Словарь широк во все стороны: от славянщизны, от терминологизмов, будь то из области философии, науки или ремесел и быта, до просторечия и арго (ну и словечко на суахили – это самое «фифиа» – вдобавок) – нет, кажется никакого сквозного лексического мотива, скрепляющего этот пестрый словесный пир, – стихи крепятся по-иному.
Тут процитирую короткое – то, что еще пригодится при повороте разговора в сторону смыслов:
Не сразу и разберешь, что «орут» следует читать с ударением на первом слоге, а «орища» – места пахоты; но зато каким доисторическим мраком повеет от вывернутых пластов недалекого прошлого, когда эти славянизмы наложат свой тон на прооранные (уже и в современном русском значении) уши песьеголовых рабов рябого идола.

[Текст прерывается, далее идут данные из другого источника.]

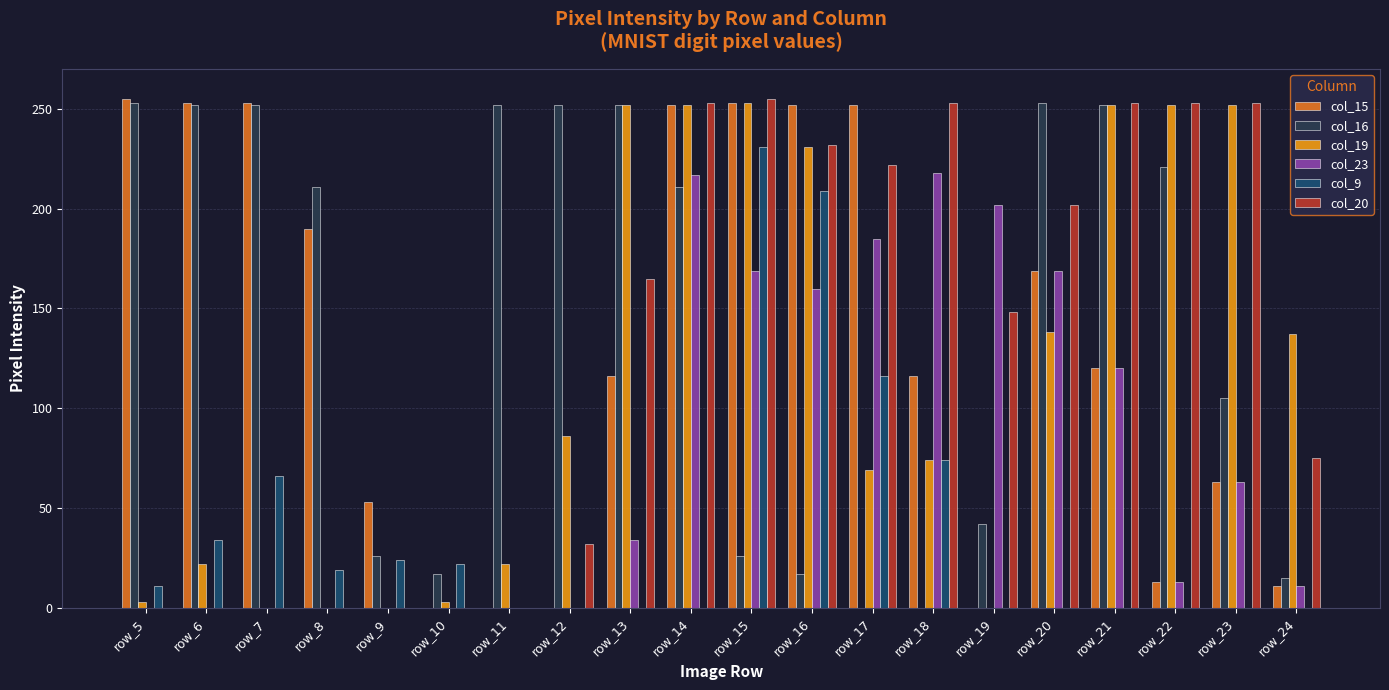

True or false: col_19 has a value of 3 at row_5.

True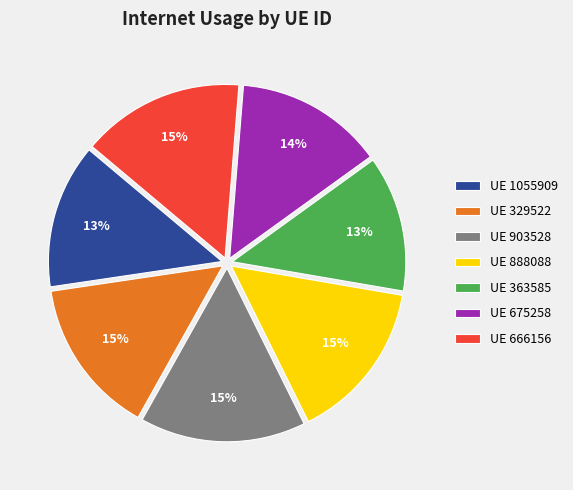

To the nearest percent, what percentage of the pie is UE 329522?

15%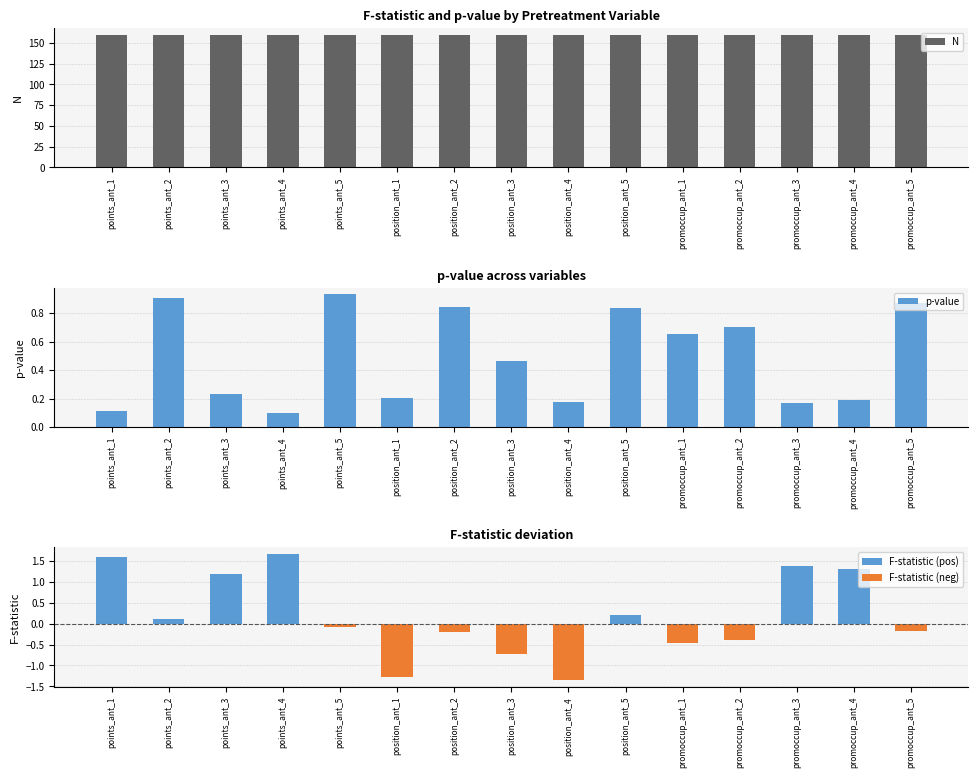

What is the label of the 5th bar from the right?

promoccup_ant_1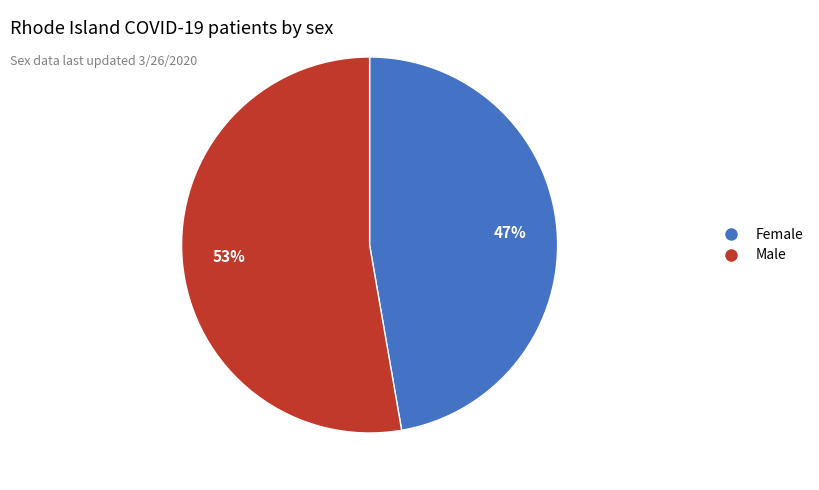

Rank the categories by value from lowest to highest.

Female, Male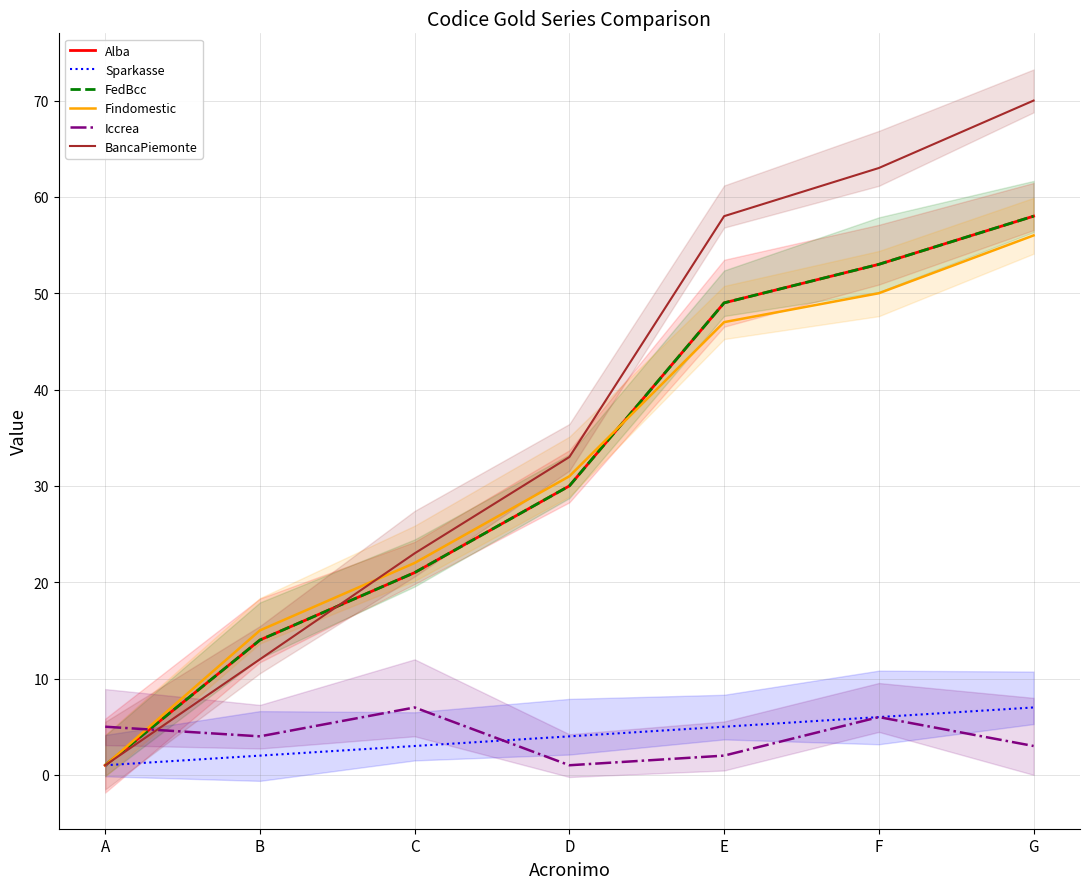

Reading left to right, extract all data points from this chart.

Alba: A=1	B=14	C=21	D=30	E=49	F=53	G=58
Sparkasse: A=1	B=2	C=3	D=4	E=5	F=6	G=7
FedBcc: A=1	B=14	C=21	D=30	E=49	F=53	G=58
Findomestic: A=1	B=15	C=22	D=31	E=47	F=50	G=56
Iccrea: A=5	B=4	C=7	D=1	E=2	F=6	G=3
BancaPiemonte: A=1	B=12	C=23	D=33	E=58	F=63	G=70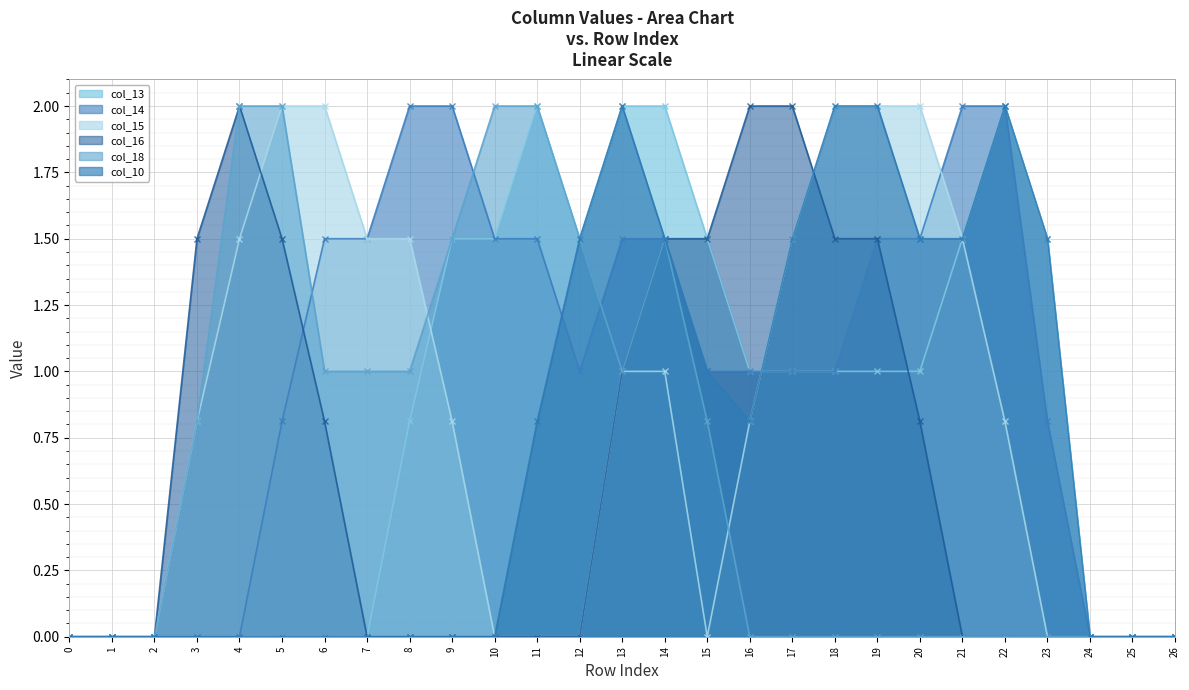

Which series has the largest total across all categories?

col_14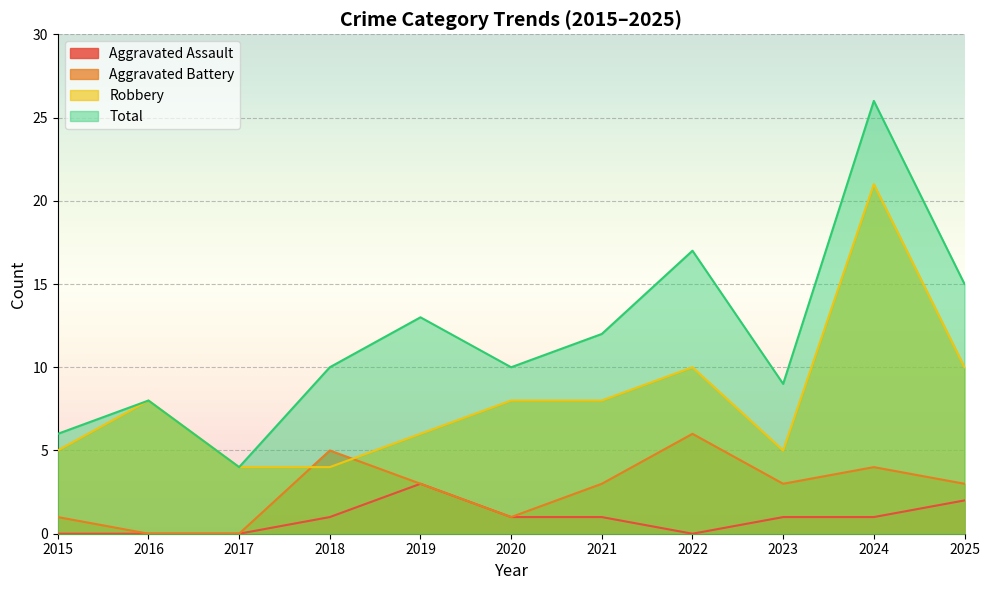

How many lines are shown in the chart?

4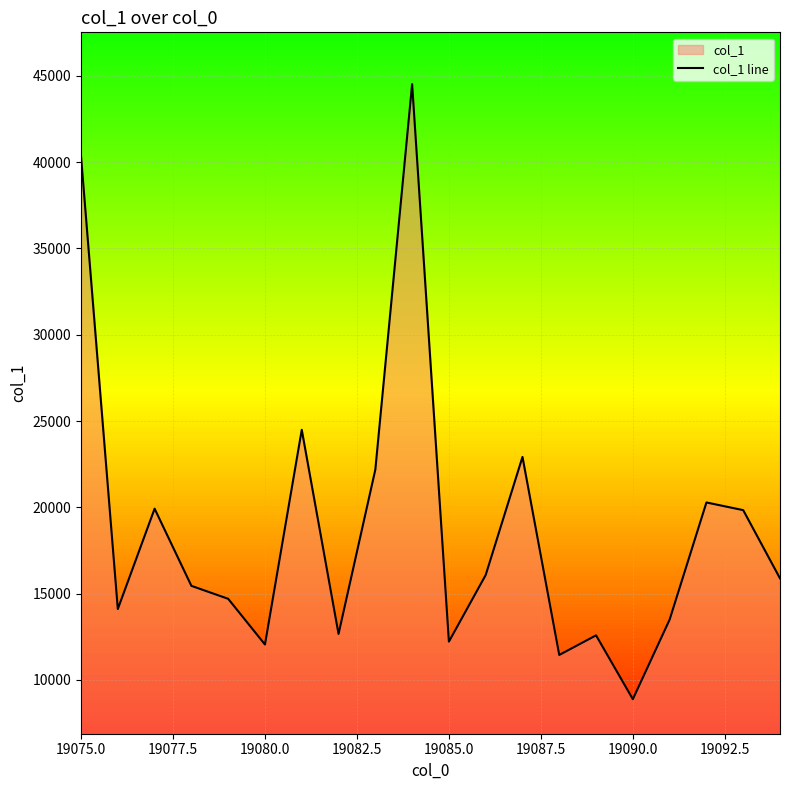

What is the difference between the values at 19080.0 and 19075.0?

28285.7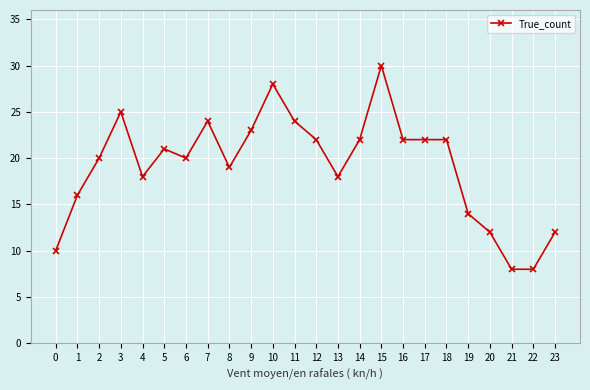

The value at 20 is 8. True or false?

False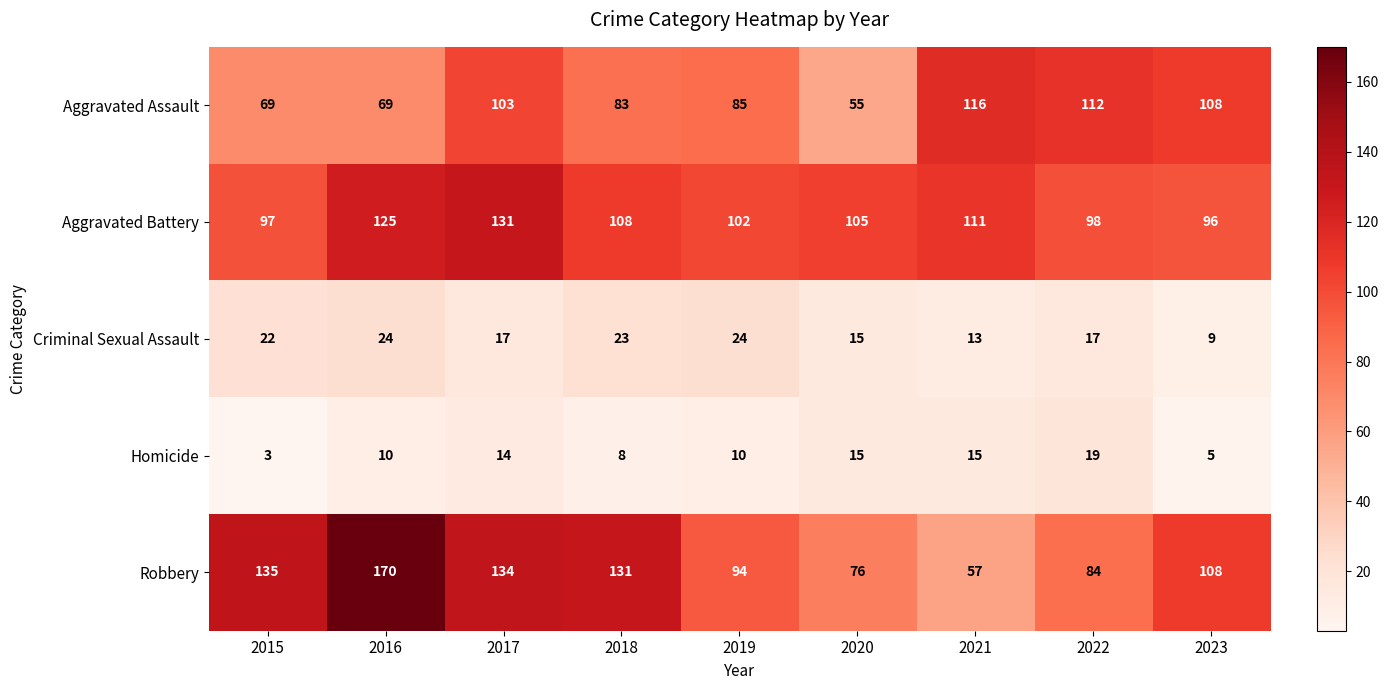

What is the approximate value of Aggravated Battery at 2019, to the nearest 5?

100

Чухонцев – поэт со своей продолжительной литературной историей, о нем судили многие и многократно, но как правило – не о его техничности, не о его стиховой пластике, – не потому, что невнимательны, а потому, что говорить об этом было как-то и незачем. Выносилось за скобки, что стихослагательство не представляет для такого большого таланта внешних трудностей, но также считалось (или казалось), что глубине, в которую он хотел бы заглянуть, виртуозность как бы даже противоречит. Не обинуясь Чухонцев написал свою лучшую из давнишних поэм, «Однофамильца», четырехстопным ямбом с бессменной перекрестной рифмовкой, а повесть о родне – «Свои» – элементарным четырехстопным хореем. Конечно, и раньше можно было говорить о гибкости и полетности его трехдольников, о балладной строфике, об акцентном стихе превосходного descriptio, о владении белыми ямбами, о попеременном подчинении стихового слова высокой риторике, воздушной болтовне или песенному позыву. Но то был бы все-таки разговор не по существу, а по касательной.
Теперь же впечатление такое, что все инструменты стихописания, подспудно освоенные за прожитую в поэзии жизнь, но до поры – без нужды – не действовавшие, расчехлены и оживлены. В родной просодии Чухонцеву, как о том свидетельствует отсутствие натуги, давно было доступно что угодно, но вполне понадобилось только нынче, в ансамбле этой книжки. Не без смущения напомню здесь старомодные, так диссонирующие с порожистой поэтикой Олега Чухонцева, но нежно любимые мною слова Алексея Константиновича о душе поэта: «Она тревожна, как листы, она, как гусли, многострунна». Слова – потому подходящие к случаю, что они связывают многострунность, многообъемность звука не с чем иным, как с тревогой.